Kurt Busch Coded Results at Chicago

A code that uses just two symbols to represent information is considered a binary code. Different versions of binary code have been around for centuries and have been used in a variety of contexts. Braille uses raised and unraised bumps to convey information to the blind. Morse code uses long and short signals to transmit information. And binary code uses sets of 0s and 1s to represent letters.

Kurt Busch, driver of the No. 41 Haas Automation Chevrolet SS for Stewart-Haas Racing (SHR), has established a fairly coded system of results at Chicagoland Speedway in Joliet, Illinois, where this year’s 10-race Chase for the NASCAR Sprint Cup Championship playoffs begin Sunday.
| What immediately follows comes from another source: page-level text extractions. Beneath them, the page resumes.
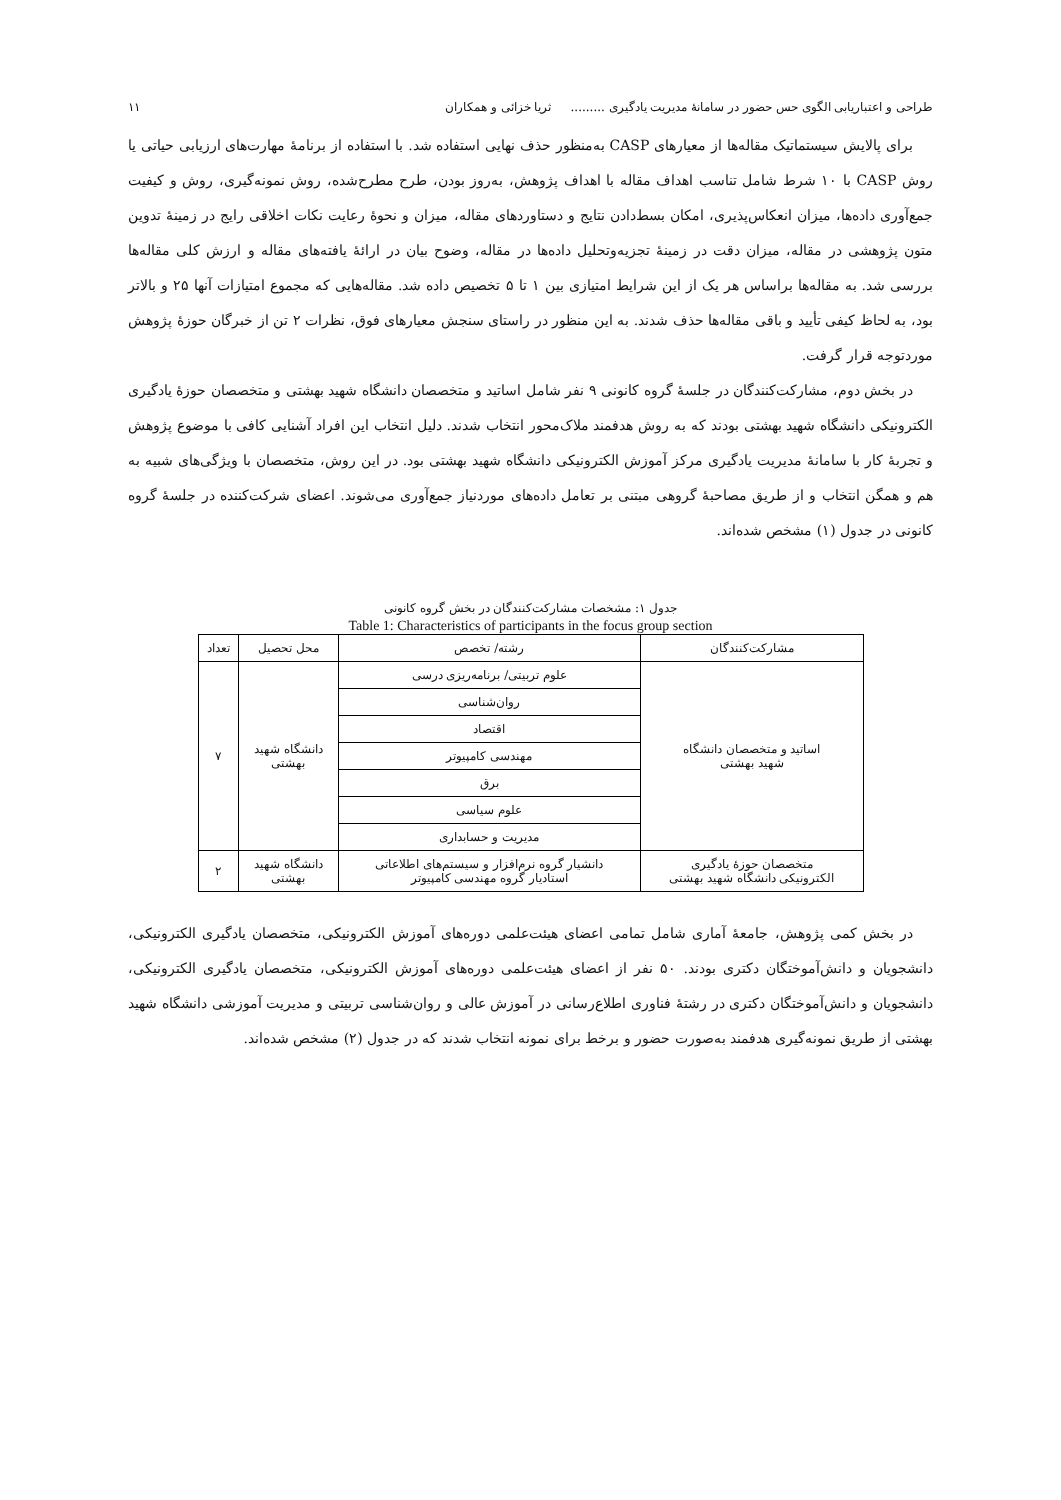طراحی و اعتباریابی الگوی حس حضور در سامانهٔ مدیریت یادگیری ......... ثریا خزائی و همکاران ۱۱
برای پالایش سیستماتیک مقاله‌ها از معیارهای CASP به‌منظور حذف نهایی استفاده شد. با استفاده از برنامهٔ مهارت‌های ارزیابی حیاتی یا روش CASP با ۱۰ شرط شامل تناسب اهداف مقاله با اهداف پژوهش، به‌روز بودن، طرح مطرح‌شده، روش نمونه‌گیری، روش و کیفیت جمع‌آوری داده‌ها، میزان انعکاس‌پذیری، امکان بسط‌دادن نتایج و دستاوردهای مقاله، میزان و نحوهٔ رعایت نکات اخلاقی رایج در زمینهٔ تدوین متون پژوهشی در مقاله، میزان دقت در زمینهٔ تجزیه‌وتحلیل داده‌ها در مقاله، وضوح بیان در ارائهٔ یافته‌های مقاله و ارزش کلی مقاله‌ها بررسی شد. به مقاله‌ها براساس هر یک از این شرایط امتیازی بین ۱ تا ۵ تخصیص داده شد. مقاله‌هایی که مجموع امتیازات آنها ۲۵ و بالاتر بود، به لحاظ کیفی تأیید و باقی مقاله‌ها حذف شدند. به این منظور در راستای سنجش معیارهای فوق، نظرات ۲ تن از خبرگان حوزهٔ پژوهش موردتوجه قرار گرفت.
در بخش دوم، مشارکت‌کنندگان در جلسهٔ گروه کانونی ۹ نفر شامل اساتید و متخصصان دانشگاه شهید بهشتی و متخصصان حوزهٔ یادگیری الکترونیکی دانشگاه شهید بهشتی بودند که به روش هدفمند ملاک‌محور انتخاب شدند. دلیل انتخاب این افراد آشنایی کافی با موضوع پژوهش و تجربهٔ کار با سامانهٔ مدیریت یادگیری مرکز آموزش الکترونیکی دانشگاه شهید بهشتی بود. در این روش، متخصصان با ویژگی‌های شبیه به هم و همگن انتخاب و از طریق مصاحبهٔ گروهی مبتنی بر تعامل داده‌های موردنیاز جمع‌آوری می‌شوند. اعضای شرکت‌کننده در جلسهٔ گروه کانونی در جدول (۱) مشخص شده‌اند.
جدول ۱: مشخصات مشارکت‌کنندگان در بخش گروه کانونی
Table 1: Characteristics of participants in the focus group section
| مشارکت‌کنندگان | رشته/ تخصص | محل تحصیل | تعداد |
| --- | --- | --- | --- |
| اساتید و متخصصان دانشگاه شهید بهشتی | علوم تربیتی/ برنامه‌ریزی درسی | دانشگاه شهید بهشتی | ۷ |
| | روان‌شناسی | | |
| | اقتصاد | | |
| | مهندسی کامپیوتر | | |
| | برق | | |
| | علوم سیاسی | | |
| | مدیریت و حسابداری | | |
| متخصصان حوزهٔ یادگیری الکترونیکی دانشگاه شهید بهشتی | دانشیار گروه نرم‌افزار و سیستم‌های اطلاعاتی استادیار گروه مهندسی کامپیوتر | دانشگاه شهید بهشتی | ۲ |
در بخش کمی پژوهش، جامعهٔ آماری شامل تمامی اعضای هیئت‌علمی دوره‌های آموزش الکترونیکی، متخصصان یادگیری الکترونیکی، دانشجویان و دانش‌آموختگان دکتری بودند. ۵۰ نفر از اعضای هیئت‌علمی دوره‌های آموزش الکترونیکی، متخصصان یادگیری الکترونیکی، دانشجویان و دانش‌آموختگان دکتری در رشتهٔ فناوری اطلاع‌رسانی در آموزش عالی و روان‌شناسی تربیتی و مدیریت آموزشی دانشگاه شهید بهشتی از طریق نمونه‌گیری هدفمند به‌صورت حضور و برخط برای نمونه انتخاب شدند که در جدول (۲) مشخص شده‌اند.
In 14 career Sprint Cup starts at the 1.5-mile oval, Busch has finished either sixth or eighth in half of those races.

A finish of sixth or eighth would be a good start to the Chase for Busch. While a win would guarantee his advancement from the Challenger Round to the Contender Round, consistent finishes in the first three races would guarantee the same. Under the previous Chase format, drivers looked at the postseason as a 10-race stretch. Now, it’s taken three races at a time.

A glance at the 2014 Chase confirms that consistency carried the same weight as a win. Ryan Newman was one of the final four drivers to make it to the Championship Round, and he did so despite going winless on the season. Denny Hamlin, another driver who made it to the Championship Round, won early in the season but went winless in the Chase. Consistent results were enough for both drivers to have them competing against Joey Logano, who won five races on the season and two in the Chase, and Busch’s SHR teammate Kevin Harvick, who also won five races on the season, including three in the Chase.

Consistently finishing sixth or eighth throughout the Chase could add up to championship numbers for Busch. After all, Harvick’s average finish in his 2014 championship-winning Chase races was 8.5. Being consistent and eliminating mistakes while putting pressure on others to do just that would certainly go a long way in Busch’s efforts to advance through each of the elimination rounds this season. Granted, with wins carrying a guaranteed transfer, Busch will set his goals higher than that.

Starting Sunday, Busch and his No. 41 team have 10 races to prove they are the best of the 16 drivers who comprise the 2015 Chase field. Consistency, top-five finishes and wins are what the Haas Automation team will need to contend for this year’s championship.  They’ll only look as far ahead as the next race. The driver and team know that knocking off the best possible finishes one race at a time will ultimately put them right where they want to be when the checkered flag flies at the final Chase race at Homestead-Miami Speedway in November.